Nie sądziła, że wyda swoje książki.Pisała je najpierw jako rozrywkę dla znajomych. Teraz, gdy jej pierwszą trylogię poznała cała Polska, zaprasza nas do czytania kolejnej. Proszę wstać, sąd… to znaczy Paulina Świst zaprasza na „Karuzelę”.
Czy teraz, kiedy ukazała się Pani czwarta książka, czuje się Pani bardziej pisarką czy prawnikiem?
Nie uważam się za pisarkę. Jestem adwokatem, a pisanie to moja pasja. Mam wrażenie, że gdybym zaczęła uznawać to za zawód i przestałabym się przy tym dobrze bawić, to po prostu przestałoby działać. Zdecydowanie więc nadal czuję się prawnikiem… z niecodziennym hobby.
Czym kierowała się Pani, kiedy zaczynała Pani pisać pierwszą książkę? Czy praca adwokata była niewystarczająco absorbująca?
„Prokuratora” pisałam jako rozrywkę dla znajomych. Odskocznię od pracy, która była i jest nie tylko bardzo, bardzo absorbująca, ale też stresująca. W książkach natomiast mogę poukładać sobie proces tak, jak chcę, mogę dołożyć wątek erotyczny, mogę się tym bawić. Nie brałam pod uwagę, że to kiedykolwiek stanie się czymś więcej niż zwykłą rozrywką.
Czy pisanie jest wciągającym zajęciem?
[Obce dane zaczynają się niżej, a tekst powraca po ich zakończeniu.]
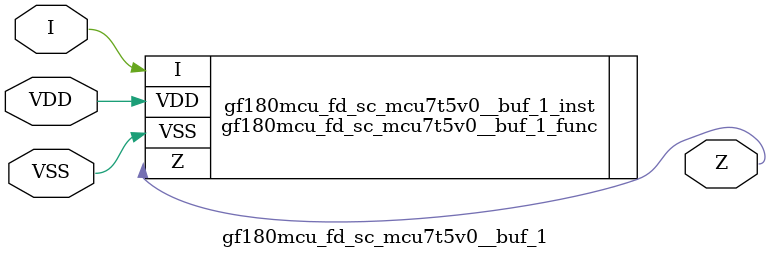
<source format=v>

module gf180mcu_fd_sc_mcu7t5v0__buf_1( I, Z, VDD, VSS );
input I;
inout VDD, VSS;
output Z;

   `ifdef FUNCTIONAL  //  functional //

	gf180mcu_fd_sc_mcu7t5v0__buf_1_func gf180mcu_fd_sc_mcu7t5v0__buf_1_behav_inst(.I(I),.Z(Z),.VDD(VDD),.VSS(VSS));

   `else

	gf180mcu_fd_sc_mcu7t5v0__buf_1_func gf180mcu_fd_sc_mcu7t5v0__buf_1_inst(.I(I),.Z(Z),.VDD(VDD),.VSS(VSS));

	// spec_gates_begin


	// spec_gates_end



   specify

	// specify_block_begin

	// comb arc I --> Z
	 (I => Z) = (1.0,1.0);

	// specify_block_end

   endspecify

   `endif

endmodule

</source>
Rozważa Pani porzucenie praktyki adwokackiej?
Uwielbiam pisać, to dla mnie prawdziwa przyjemność, ale absolutnie nie rozważam porzucenia praktyki adwokackiej. To mój zawód, na który długo i ciężko pracowałam. Oczywiście, doba ma tylko 24 godziny: czasem muszę zrezygnować ze sprawy, kiedy wiem, że za chwilę powinnam oddać książkę, albo przeciwnie: powiedzieć, że nie jestem w stanie napisać książki, bo mam zbyt absorbującą sprawę karną. Mam wrażenie, że póki co udaje mi się to pogodzić, ale wiem, że to może się zmienić.
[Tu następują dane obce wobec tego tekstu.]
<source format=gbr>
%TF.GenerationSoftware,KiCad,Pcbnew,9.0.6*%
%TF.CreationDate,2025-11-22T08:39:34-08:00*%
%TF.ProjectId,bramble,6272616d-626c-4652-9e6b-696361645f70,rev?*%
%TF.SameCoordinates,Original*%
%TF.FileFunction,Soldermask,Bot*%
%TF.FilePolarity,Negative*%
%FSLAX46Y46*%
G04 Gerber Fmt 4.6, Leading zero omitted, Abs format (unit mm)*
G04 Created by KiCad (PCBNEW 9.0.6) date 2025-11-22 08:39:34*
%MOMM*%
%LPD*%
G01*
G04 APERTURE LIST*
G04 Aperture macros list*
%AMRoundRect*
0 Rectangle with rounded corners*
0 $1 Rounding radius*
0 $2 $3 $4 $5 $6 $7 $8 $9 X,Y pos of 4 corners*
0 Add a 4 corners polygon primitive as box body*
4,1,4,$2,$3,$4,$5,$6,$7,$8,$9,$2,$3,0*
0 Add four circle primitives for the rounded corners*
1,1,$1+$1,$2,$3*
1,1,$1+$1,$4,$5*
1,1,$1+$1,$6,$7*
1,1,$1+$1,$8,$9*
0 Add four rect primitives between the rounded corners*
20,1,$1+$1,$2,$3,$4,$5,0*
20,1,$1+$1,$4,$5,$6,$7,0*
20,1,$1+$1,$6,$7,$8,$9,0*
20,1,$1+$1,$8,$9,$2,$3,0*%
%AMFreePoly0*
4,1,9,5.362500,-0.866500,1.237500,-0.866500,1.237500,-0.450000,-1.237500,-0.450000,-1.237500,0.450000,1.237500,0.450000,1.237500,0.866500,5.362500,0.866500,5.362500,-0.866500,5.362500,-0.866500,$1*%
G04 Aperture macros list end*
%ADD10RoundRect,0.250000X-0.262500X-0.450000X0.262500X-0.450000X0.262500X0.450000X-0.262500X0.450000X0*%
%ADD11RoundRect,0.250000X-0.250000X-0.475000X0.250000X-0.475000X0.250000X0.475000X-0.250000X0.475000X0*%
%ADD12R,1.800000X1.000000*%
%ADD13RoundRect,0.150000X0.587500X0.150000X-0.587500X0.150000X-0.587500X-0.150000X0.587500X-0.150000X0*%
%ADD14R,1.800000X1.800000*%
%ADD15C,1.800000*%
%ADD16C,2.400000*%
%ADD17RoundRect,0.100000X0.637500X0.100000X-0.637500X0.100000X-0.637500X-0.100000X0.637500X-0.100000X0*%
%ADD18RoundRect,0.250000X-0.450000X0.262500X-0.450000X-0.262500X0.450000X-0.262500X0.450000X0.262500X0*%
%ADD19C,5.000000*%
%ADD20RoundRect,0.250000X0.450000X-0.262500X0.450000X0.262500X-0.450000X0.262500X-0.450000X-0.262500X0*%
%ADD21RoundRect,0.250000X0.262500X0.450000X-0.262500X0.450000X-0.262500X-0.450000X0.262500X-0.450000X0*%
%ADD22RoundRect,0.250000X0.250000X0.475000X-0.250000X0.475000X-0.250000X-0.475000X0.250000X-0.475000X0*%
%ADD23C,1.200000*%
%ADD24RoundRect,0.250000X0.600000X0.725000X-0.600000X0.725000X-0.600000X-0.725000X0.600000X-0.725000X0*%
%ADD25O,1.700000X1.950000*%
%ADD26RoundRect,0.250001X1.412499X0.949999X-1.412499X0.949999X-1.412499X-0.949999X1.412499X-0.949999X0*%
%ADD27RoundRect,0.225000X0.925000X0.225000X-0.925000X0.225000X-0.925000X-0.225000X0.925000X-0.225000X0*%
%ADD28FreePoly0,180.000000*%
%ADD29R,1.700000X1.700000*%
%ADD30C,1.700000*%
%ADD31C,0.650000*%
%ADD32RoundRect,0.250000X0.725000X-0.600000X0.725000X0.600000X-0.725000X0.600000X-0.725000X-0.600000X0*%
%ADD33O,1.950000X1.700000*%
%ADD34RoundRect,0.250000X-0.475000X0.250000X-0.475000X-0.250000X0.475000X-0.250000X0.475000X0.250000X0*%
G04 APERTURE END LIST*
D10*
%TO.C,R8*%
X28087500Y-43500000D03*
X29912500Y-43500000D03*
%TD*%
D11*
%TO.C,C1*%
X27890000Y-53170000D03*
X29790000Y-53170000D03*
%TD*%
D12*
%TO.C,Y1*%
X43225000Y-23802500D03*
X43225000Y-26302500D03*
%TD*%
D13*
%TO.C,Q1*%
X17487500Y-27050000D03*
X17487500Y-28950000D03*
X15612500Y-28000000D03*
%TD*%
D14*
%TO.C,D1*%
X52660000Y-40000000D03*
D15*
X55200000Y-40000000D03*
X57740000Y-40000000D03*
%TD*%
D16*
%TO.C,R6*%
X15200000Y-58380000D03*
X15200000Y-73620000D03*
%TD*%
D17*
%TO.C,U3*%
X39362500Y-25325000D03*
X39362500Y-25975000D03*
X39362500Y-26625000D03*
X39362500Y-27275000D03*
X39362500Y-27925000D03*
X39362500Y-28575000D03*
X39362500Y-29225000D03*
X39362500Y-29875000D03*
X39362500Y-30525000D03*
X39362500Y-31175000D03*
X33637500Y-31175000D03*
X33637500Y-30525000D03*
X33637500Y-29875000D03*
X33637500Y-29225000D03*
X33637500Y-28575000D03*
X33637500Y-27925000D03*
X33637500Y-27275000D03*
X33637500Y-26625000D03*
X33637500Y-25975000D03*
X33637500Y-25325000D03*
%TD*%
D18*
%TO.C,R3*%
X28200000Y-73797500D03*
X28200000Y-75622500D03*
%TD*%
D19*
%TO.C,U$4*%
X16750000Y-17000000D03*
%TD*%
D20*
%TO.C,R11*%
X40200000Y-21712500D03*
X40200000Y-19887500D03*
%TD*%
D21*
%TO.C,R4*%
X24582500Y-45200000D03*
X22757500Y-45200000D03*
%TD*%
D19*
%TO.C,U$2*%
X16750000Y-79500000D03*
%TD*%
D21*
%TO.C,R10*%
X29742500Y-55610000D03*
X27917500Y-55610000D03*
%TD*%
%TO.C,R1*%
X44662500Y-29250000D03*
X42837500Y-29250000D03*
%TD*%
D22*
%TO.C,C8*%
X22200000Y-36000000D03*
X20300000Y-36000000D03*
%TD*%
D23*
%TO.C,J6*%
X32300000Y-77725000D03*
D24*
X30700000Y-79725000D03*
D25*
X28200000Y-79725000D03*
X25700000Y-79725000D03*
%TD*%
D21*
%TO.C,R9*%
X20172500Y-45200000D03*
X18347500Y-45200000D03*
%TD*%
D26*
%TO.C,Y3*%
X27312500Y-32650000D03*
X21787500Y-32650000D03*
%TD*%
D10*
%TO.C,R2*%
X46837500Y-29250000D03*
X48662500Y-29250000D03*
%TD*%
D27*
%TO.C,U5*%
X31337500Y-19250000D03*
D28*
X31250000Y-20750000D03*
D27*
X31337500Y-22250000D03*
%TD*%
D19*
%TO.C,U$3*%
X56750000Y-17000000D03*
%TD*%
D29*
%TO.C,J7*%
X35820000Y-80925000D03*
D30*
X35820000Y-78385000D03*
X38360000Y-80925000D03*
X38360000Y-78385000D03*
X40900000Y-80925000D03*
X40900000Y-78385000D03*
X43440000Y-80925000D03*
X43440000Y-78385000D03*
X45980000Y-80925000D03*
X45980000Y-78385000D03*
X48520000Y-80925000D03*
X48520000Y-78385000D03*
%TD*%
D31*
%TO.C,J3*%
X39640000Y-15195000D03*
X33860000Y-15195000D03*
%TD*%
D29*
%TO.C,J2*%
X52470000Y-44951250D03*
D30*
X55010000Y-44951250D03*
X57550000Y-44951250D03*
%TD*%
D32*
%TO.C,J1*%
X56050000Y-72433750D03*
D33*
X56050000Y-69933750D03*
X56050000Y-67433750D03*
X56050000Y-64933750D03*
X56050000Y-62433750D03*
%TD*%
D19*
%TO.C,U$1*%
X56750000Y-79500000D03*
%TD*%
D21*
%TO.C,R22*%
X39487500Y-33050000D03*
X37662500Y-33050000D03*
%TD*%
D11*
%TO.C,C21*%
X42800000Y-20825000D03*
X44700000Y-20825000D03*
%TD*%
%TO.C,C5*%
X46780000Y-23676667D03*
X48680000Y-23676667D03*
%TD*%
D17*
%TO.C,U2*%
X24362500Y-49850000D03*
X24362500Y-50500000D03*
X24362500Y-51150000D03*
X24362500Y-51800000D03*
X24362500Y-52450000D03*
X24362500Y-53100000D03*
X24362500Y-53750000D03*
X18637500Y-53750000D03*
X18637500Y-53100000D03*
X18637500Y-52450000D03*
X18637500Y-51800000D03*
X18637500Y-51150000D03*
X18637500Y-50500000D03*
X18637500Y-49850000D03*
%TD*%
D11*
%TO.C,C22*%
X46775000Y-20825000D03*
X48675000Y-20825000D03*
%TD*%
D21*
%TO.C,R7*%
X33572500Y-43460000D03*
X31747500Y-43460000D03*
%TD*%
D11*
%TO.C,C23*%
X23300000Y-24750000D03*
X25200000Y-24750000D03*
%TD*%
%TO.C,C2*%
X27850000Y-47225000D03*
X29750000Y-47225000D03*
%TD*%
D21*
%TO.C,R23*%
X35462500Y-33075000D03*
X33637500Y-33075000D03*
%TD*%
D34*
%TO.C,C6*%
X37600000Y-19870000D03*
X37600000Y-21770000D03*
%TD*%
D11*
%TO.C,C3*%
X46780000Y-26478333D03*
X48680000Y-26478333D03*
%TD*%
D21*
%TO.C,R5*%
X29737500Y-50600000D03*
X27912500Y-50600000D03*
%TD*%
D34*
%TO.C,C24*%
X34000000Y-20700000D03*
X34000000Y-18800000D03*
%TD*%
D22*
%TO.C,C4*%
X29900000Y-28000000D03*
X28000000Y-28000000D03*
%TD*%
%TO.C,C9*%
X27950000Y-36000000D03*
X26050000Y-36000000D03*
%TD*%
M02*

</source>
Jak reaguje środowisko kolegów prawników na Pani działalność pisarską? Z jednej strony pokazuje ich Pani jako szalenie atrakcyjnych ludzi, z drugiej – no cóż – są mocno niekonwencjonalni.
Moi koledzy po fachu w przeważającej większości nie wiedzą, czym zajmuję się po godzinach. Ci, którzy wiedzą, reagują bardzo pozytywnie, potrafią oddzielić te dwie kwestie. Jeśli natomiast chodzi o typ moich bohaterów: oczywiście przedstawiam takich, którzy będą dla ludzi interesujący, a więc tych atrakcyjnych i tych niekonwencjonalnych. Daleka jestem od generalizowania – bardzo wielu prawników prowadzi spokojny i stonowany tryb życia. Mnie jednak najbardziej ciekawią tzw. czarne owce. Lubię opisywać ich historie.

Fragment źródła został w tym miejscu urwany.